# FRAGMENTO DEL DOCUMENTO:
════════════════

La discusión se ha orientado mucho en torno a la cuestión económica, mas no hay que olvidarse de la dimensión política. Jóvenes y adultos votan diferente; buen ejemplo es el asunto del Brexit. El problema es que la división generacional está tensionando la ya muy atilintada política; se están configurando dos bloques de votantes con intereses contrapuestos donde la edad constituye el elemento más principal. El interés del bloque de los jóvenes busca la reducción de la presión fiscal que les permita emanciparse y desarrollarse; el de los mayores mantener el esfuerzo para interrumpir la pérdida de poder adquisitivo generado por la espiral inflacionaria actual. Difícil solución.
Al fin y al cabo, es una cuestión de números. Los pensionistas no han parado de crecer en los últimos años hasta alcanzar la actual cifra de 9 millones. Forman, además, un grupo muy homogéneo, pues su único interés a nivel político reside en la pensión. Por otro lado, tenemos a una población joven entre 20 y 39 años que suman 10 968.036 censados; hay quien pueda pensar que pueden formar un buen contrapeso al bando de los jubilados. El problema es que los intereses dentro de este grupo son profundamente heterogéneos: no busca lo mismo un chico universitario de 20 años que un hombre de 35 con ganas de formar familia. Esto hace muy difícil que se pueda unificar el voto que facilite generar una armonía entre lo que buscan unos y otros: en este escenario, la balanza se decanta, claramente, en favor de los más mayores.

════════════════

# DATOS PROPORCIONADOS:

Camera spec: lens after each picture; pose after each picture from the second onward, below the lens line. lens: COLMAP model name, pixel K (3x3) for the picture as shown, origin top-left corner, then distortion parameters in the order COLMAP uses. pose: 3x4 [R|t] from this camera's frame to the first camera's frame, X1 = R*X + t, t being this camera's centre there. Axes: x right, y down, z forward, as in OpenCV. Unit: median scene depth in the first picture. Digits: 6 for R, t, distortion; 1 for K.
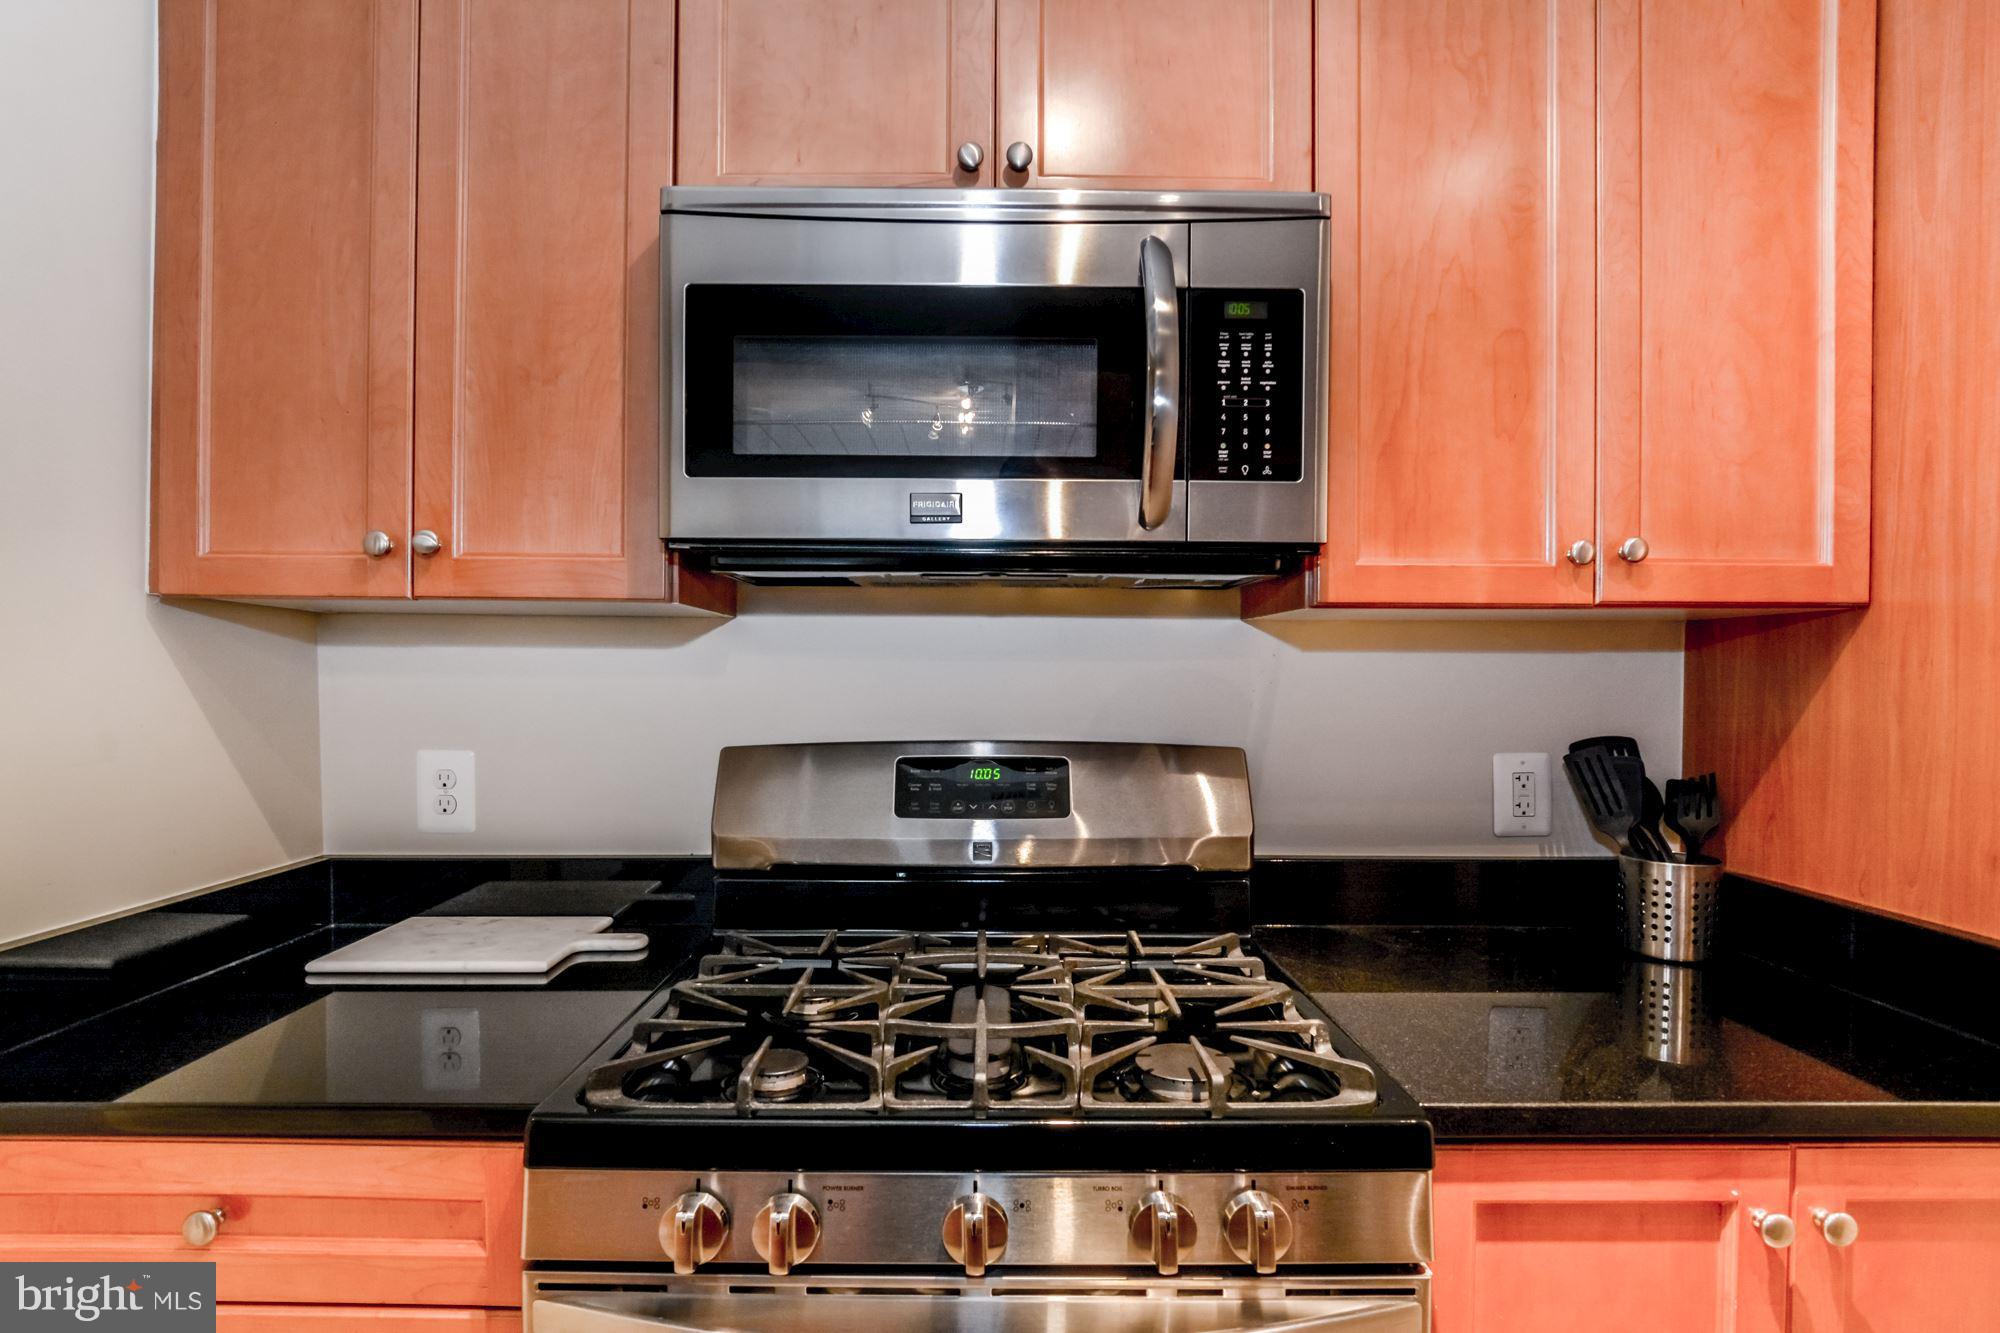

════════════════

# PREGUNTAS DE COMPRENSIÓN:
**A)** Responde según el fragmento del documento:
(i) ¿Qué asunto se da como ejemplo de que jóvenes y adultos votan diferente?
(ii) ¿Cuál es la cifra actual de pensionistas?
(iii) ¿Qué busca el interés del bloque de los jóvenes?
**B)** Según el fragmento del documento, ¿por qué la balanza se decanta en favor de los más mayores?

# LISTA DE RESPUESTAS:
**A)**
(i) El asunto del Brexit.
(ii) 9 millones.
(iii) La reducción de la presión fiscal que les permita emanciparse y desarrollarse.

**B)** Los pensionistas son muchos, unos 9 millones, y forman un grupo muy homogéneo, con un único interés político: la pensión. Los jóvenes, en cambio, tienen intereses profundamente heterogéneos, y eso hace muy difícil unificar su voto.